DOPD:双在线策略蒸馏
DOPD: Dual On-policy Distillation
June 29, 2026
作者: Xinlei Yu, Gen Li, Qingyi Si, Guibin Zhang, Yuqi Xu, Congcong Wang, Shuai Dong, Kaiwen Tuo, Xiangyu Zeng, Kaituo Feng, Qunzhong Wang, Yang Shi, Xiaobin Hu, Xiangyu Yue, Jiaqi Wang, Shuicheng Yan
cs.AI
摘要
在策略蒸馏(OPD)通过密集的token级信号监督学生采样轨迹,实现了更优的能力迁移。为了提供高质量的监督源并进一步提升蒸馏的性能边界,一个直观的方向是向教师或学生自身注入特权信息。然而,这种额外输入会引发一种潜在的失败模式,我们称之为“特权幻觉”:这种模式混淆了学生应该弥合的可迁移能力差距与只能模仿而无法复制的信息不对称差距。这一问题又被token级监督固有的非均匀性进一步放大——即只有一小部分token承载着关键的能力信号。为此,我们提出DOPD,一种优势感知的双重蒸馏范式,它基于优势差距和相对概率,在特权教师策略与特权学生策略之间动态路由token级监督。每个token从教师或学生自身接收不同强度、目标和策略的监督,在转移可信能力的同时接收辅助信号,以缓解特权幻觉。在大型语言模型(LLM)和视觉-语言模型(VLM)上的大量实验表明,DOPD始终优于普通OPD及其他对比方法。在稳定性、鲁棒性、持续学习和分布外任务上的进一步结果验证了其优越性。
English
On-policy distillation (OPD) offers superior capacity transfer by supervising student-sampled trajectories with dense token-level signals. To furnish high-quality supervision sources and thereby elevate the performance frontier of distillation, an intuitive direction is to infuse privileged information to either teacher or student itself. However, this additional input induces a potential failure mode we dub privilege illusion: a pattern that conflates the transferable capability gap that students are meant to close, and the information asymmetry gap that can only be mimicked but never replicated. This issue is further amplified by the inherent non-uniformity of token-level supervision, where only a small subset of tokens carries pivotal capability-bearing signals. To this end, we propose DOPD, an advantage-aware dual distillation paradigm that dynamically routes token-level supervision between privileged teacher and privileged student policies based on their advantage gap and relative probabilities.
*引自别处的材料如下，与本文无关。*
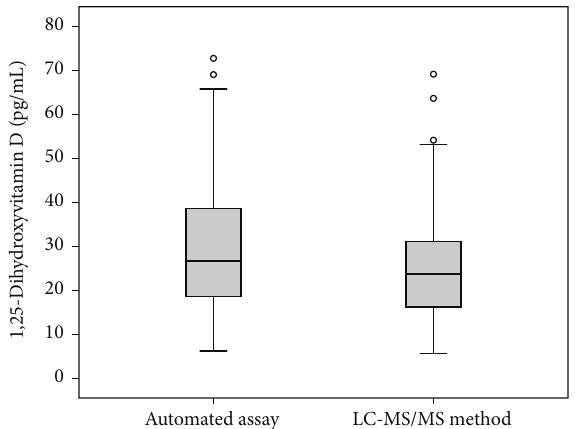
Figure 3: Passing-Bablok regression analysis of the two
Each token receives supervision of different strength, objective, and strategy from either teacher or student itself, which transfers credible capability while simultaneously receiving auxiliary signals, to alleviate privilege illusion. Extensive experiments on both large language model (LLM) and vision-language model (VLM) settings demonstrate that DOPD consistently outperforms Vanilla OPD and other counterparts. Further results on stability, robustness, continual learning, and out-of-distribution tasks validate its superiority.